··· Data extracts
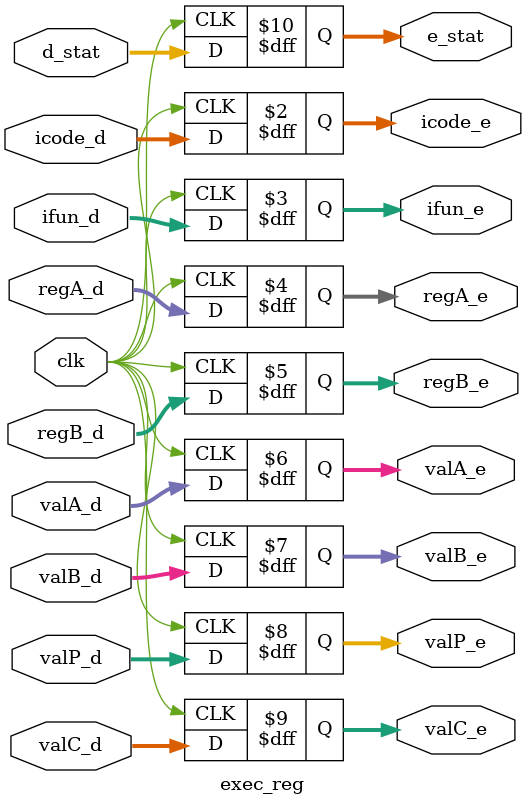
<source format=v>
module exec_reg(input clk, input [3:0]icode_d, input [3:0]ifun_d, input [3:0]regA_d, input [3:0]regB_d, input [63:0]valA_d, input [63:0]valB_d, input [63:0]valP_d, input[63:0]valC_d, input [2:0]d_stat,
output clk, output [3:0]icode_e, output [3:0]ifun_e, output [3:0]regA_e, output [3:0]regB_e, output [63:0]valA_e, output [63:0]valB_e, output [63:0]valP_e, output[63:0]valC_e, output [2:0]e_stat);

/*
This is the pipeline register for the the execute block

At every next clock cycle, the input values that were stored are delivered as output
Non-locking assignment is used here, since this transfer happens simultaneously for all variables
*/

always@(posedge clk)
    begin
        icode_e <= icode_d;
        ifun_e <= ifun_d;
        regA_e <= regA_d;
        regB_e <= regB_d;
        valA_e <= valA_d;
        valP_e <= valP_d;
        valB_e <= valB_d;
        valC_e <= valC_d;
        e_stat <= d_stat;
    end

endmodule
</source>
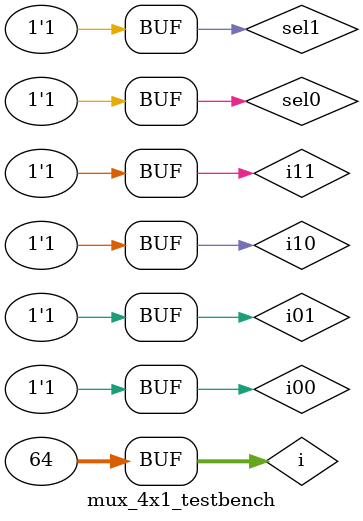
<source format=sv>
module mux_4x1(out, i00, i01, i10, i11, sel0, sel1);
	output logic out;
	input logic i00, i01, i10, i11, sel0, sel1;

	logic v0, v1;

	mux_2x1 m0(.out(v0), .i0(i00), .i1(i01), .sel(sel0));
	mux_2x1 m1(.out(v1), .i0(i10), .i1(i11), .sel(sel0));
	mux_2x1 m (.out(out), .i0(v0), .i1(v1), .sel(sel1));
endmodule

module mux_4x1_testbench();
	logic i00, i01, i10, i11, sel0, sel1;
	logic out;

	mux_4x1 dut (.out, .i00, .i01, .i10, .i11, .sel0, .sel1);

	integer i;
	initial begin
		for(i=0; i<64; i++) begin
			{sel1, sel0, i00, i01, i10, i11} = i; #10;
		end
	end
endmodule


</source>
······
Using the records above, give the count of lines with the word "input", and write nothing more.

# Answer area:
3